Francken et Targnion se répondent: une «plainte», à cause de «connards d’extrémistes»

Francken et Targnion se répondent: une «plainte», à cause de «connards d’extrémistes»

Muriel Targnion évoque un «moyen démocratique» de s’opposer à la conférence prévue mardi soir pour expliquer sa présence parmi les manifestants contre lesquels Theo Francken a décidé de porter plainte. ÉdA Philippe Labeye

Alors que Theo Francken a annoncé son intention de porter plainte contre les manifestants ayant empêché sa conférence de mardi soir à Verviers, la bourgmestre Muriel Targnion regrette pour sa part les débordements attribués à quelques «connards d’extrémistes».

Alors qu’il devait donner une conférence mardi soir à Verviers, afin d’y présenter son dernier livre «Continent sans frontière», l’ancien secrétaire d’État à l’Asile et la Migration, Theo Francken, a finalement dû renoncer et faire demi-tour. Quelque 200 manifestants ont en effet virulemment protesté contre sa venue et n’ont pas hésité à vandaliser le véhicule transportant l’homme politique N-VA.

 

 

Ce matin, Theo Francken annonce son intention de porter plainte et s’interroge sur la présence de la bourgmestre, Muriel Targnion, parmi les manifestants.

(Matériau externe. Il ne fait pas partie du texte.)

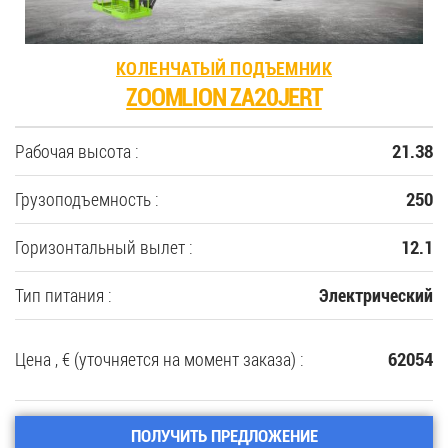
КОЛЕНЧАТЫЙ ПОДЪЕМНИК
ZOOMLION ZA20JERT
Рабочая высота :
21.38
Грузоподъемность :
250
Горизонтальный вылет :
12.1
Тип питания :
Электрический
Цена , € (уточняется на момент заказа) :
62054
ПОЛУЧИТЬ ПРЕДЛОЖЕНИЕ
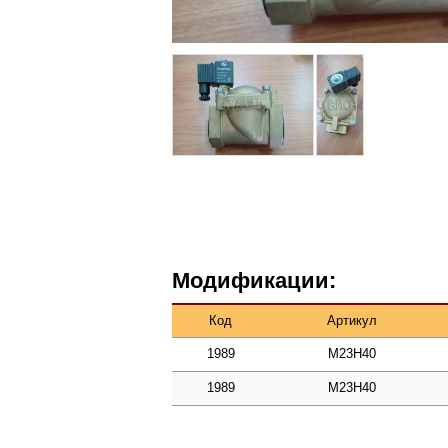
Модификации:
Код
Артикул
1989
M23H40
1989
M23H40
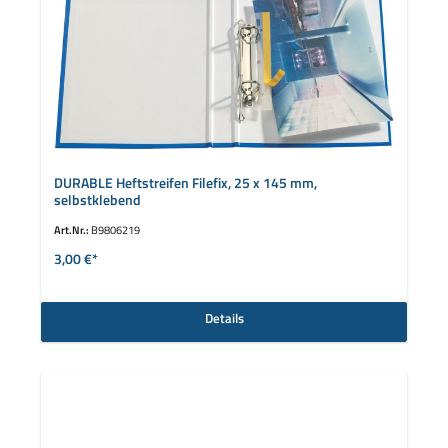
DURABLE Heftstreifen Filefix, 25 x 145 mm,
selbstklebend
Art.Nr.:
B9806219
3,00 €*
Details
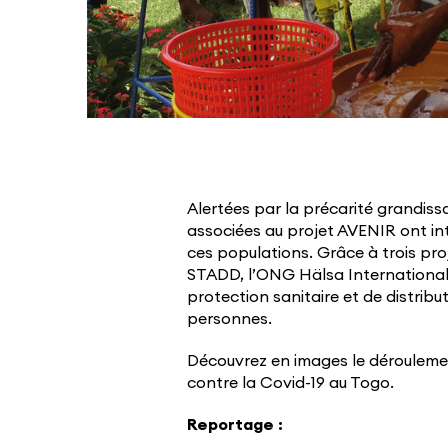
Alertées par la précarité grandissa
associées au projet AVENIR ont int
ces populations. Grâce à trois pr
STADD, l’ONG Hälsa International e
protection sanitaire et de distrib
personnes.
Découvrez en images le déroulement
contre la Covid-19 au Togo.
Reportage :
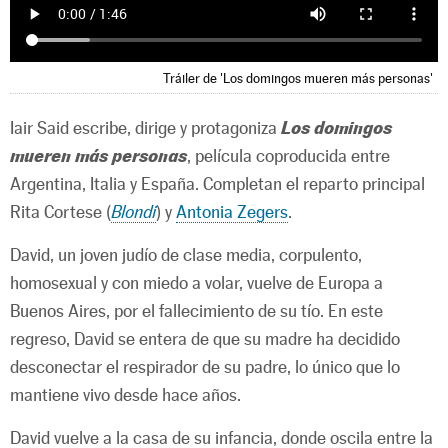
Tráiler de 'Los domingos mueren más personas'
Iair Said escribe, dirige y protagoniza
Los domingos
mueren más personas
, película coproducida entre
Argentina, Italia y España. Completan el reparto principal
Rita Cortese (
Blondi
) y
Antonia Zegers
.
David, un joven judío de clase media, corpulento,
homosexual y con miedo a volar, vuelve de Europa a
Buenos Aires, por el fallecimiento de su tío. En este
regreso, David se entera de que su madre ha decidido
desconectar el respirador de su padre, lo único que lo
mantiene vivo desde hace años.
David vuelve a la casa de su infancia, donde oscila entre la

«Je porterai plainte à la police contre la manifestation d’hier à Verviers», a-t-il ainsi annoncé ce matin sur les ondes de Radio 1. «Le rôle d’un bourgmestre est pourtant d’être responsable de la sécurité et de la police. […] Il y a ici un problème en termes de déontologie», a encore indiqué l’ancien secrétaire d’État sur les antennes, cette fois, de RTL et de la RTBF.

 

«Un moyen démocratique»

 

Par respect pour la liberté d’expression, «je n’ai pas interdit la conférence de Monsieur Francken», répond pour sa part Muriel Targnion ce mercredi matin. «En manifestant, j’ai utilisé un moyen démocratique pour m’y opposer», précise-t-elle, pointant la participation d’autres représentants et sympathisants de partis politiques «tels qu’Écolo, le PTB ou encore le cdH».

«En tant que femme politique de gauche, je ne peux accepter ses propos. On ne peut pas nier que Monsieur Francken a suscité de nombreuses polémiques à travers ses tweets que l’on peut assimiler à du racisme et de la xénophobie», ajoute-t-elle.

 

«Connards d’extrémistes»

 

Cependant, la bourgmestre de Verviers n’admet pas le recours à la violence usé par certains des manifestants présents mardi soir, qu’elle n’hésite pas à qualifier de «connards d’extrémistes»: «J’espère que les manifestants de gauche n’utiliseront pas les armes de ces connards d’extrémistes. Sinon on n’est pas mieux qu’eux», a-t-elle ainsi déclamé devant le micro de RTL-TVI.